Sorgfältige Untersuchungen der Hormonverteilung, der in den Hypophysen-Tropenzellen vorhandenen Rezeptoren und der Vielfalt der von jeder Tropenzelle exprimierten Hormongene haben ein viel dynamischeres Bild der Pars distalis gezeichnet als bisher angenommen. Es gibt nicht nur mehrere Populationen von GTH- und PRL-sezernierenden Zellen, sondern wir finden auch einige Zellen, die eine größere Vielfalt an tropischen Hormonen produzieren als bisher angenommen. Beispielsweise produzieren einige Gonadotrope nicht nur GTH, sondern möglicherweise auch GH. Darüber hinaus besitzen diese GTH-GH-Zellen Rezeptoren für beide hypothalamischen Freisetzungshormone, was darauf hindeutet, dass diese Zellen beide Hormone ausschütten. Kortikotrope Zellen unterscheiden sich in der Art der Rezeptoren, die sie für das kortikotropinfreisetzende Hormon (CRH) exprimieren, und in ihrer Fähigkeit, auch das Neuropeptid Vasopressin zu binden. Mit Hilfe vieler der in Kapitel 2 beschriebenen molekularen Techniken haben Forscher das Vorhandensein von mRNAs für mehr als ein tropisches Hormon in den tropischen Zellen der Hypophyse entdeckt, was darauf hindeutet, dass diese Zellen mit der Sekretion von alternativen Hormonen beginnen könnten, wenn sie die entsprechenden Signale erhalten. Diese neuen Entwicklungen deuten auf eine viel dynamischere Hypophysenzytologie hin als bisher angenommen.

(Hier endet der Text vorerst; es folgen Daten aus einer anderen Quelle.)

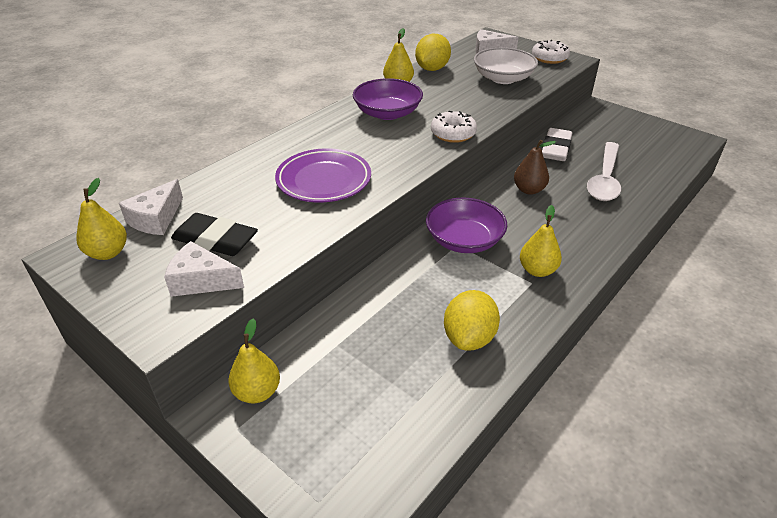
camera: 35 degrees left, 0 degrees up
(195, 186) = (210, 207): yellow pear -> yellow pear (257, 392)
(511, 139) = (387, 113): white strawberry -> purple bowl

Ein sechster Zelltyp, der in der Pars distalis von Säugetieren vorkommt, ist die nongranulierte Zelle, die durch selektive Färbetechniken nicht unterschieden werden kann. Bei den nicht granulierten Zellen kann es sich um inaktive, erschöpfte oder undifferenzierte Zellen handeln, und einige von ihnen können sich je nach Entwicklungsstadium oder physiologischen Bedingungen oder als Reaktion auf experimentelle Manipulationen in hormonproduzierende Zellen differenzieren. Eine Art von nicht granulierten Zellen ist die Nullzelle, die außer dem Vorhandensein einiger kleiner zytoplasmatischer Granula keine besonderen histologischen, immunreaktiven oder ultrastrukturellen Merkmale aufweist. Man geht davon aus, dass Nullzellen die Ursache für bestimmte Hypophysenadenome sind. Eine besondere Art von nicht granulierten Zellen, die follikostellate Zelle, ist bei allen Wirbeltieren mit Hilfe des Elektronenmikroskops beobachtet worden. Follikostellate Zellen weisen das S-100-Protein auf, ein Merkmal von Neurogliazellen im Gehirn, das in anderen Zellen der Adenohypophyse nicht zu finden ist. Die zytoplasmatischen Fortsätze dieser gliaverwandten stellaten (sternförmigen) Zellen sind sehr lang und bilden eine Art Netz oder Retikulum zwischen den Kapillaren in der gesamten Pars distalis. Sie werden als follikulär bezeichnet, weil ihre sternförmigen Fortsätze manchmal winzige Räume umgeben oder einschließen. Jeder dieser Follikel besteht aus einem extrazellulären Raum, der vollständig von Fortsätzen der follikostellaten Zellen umgeben und mit Flüssigkeit gefüllt ist (Abbildung 4-7). Mikrovilli und manchmal Zilien ragen in die Follikellumina dieser Follikel hinein. Die follikostellaren Zellen können eine unterstützende oder ernährungsbezogene Funktion haben und sind dafür bekannt, als phagozytische Fresszellen zu fungieren. Sie sind wahrscheinlich nicht die Quelle tropischer Hormone, aber sie produzieren parakrine Sekrete wie Interleukin (IL-6), basischer fibroblastischer Wachstumsfaktor (bFGF) und vaskulärer endothelialer Zellwachstumsfaktor (VEGF). Sekrete aus follikostellaren Zellen in Kultur dämpfen die Freisetzung von GH, PRL und LH nach Verabreichung von Substanzen, die normalerweise deren Freisetzung auslösen. Schließlich deuten neuere Erkenntnisse darauf hin, dass follikostellate Zellen Eigenschaften von Stammzellen haben und sich in andere Zelltypen differenzieren können.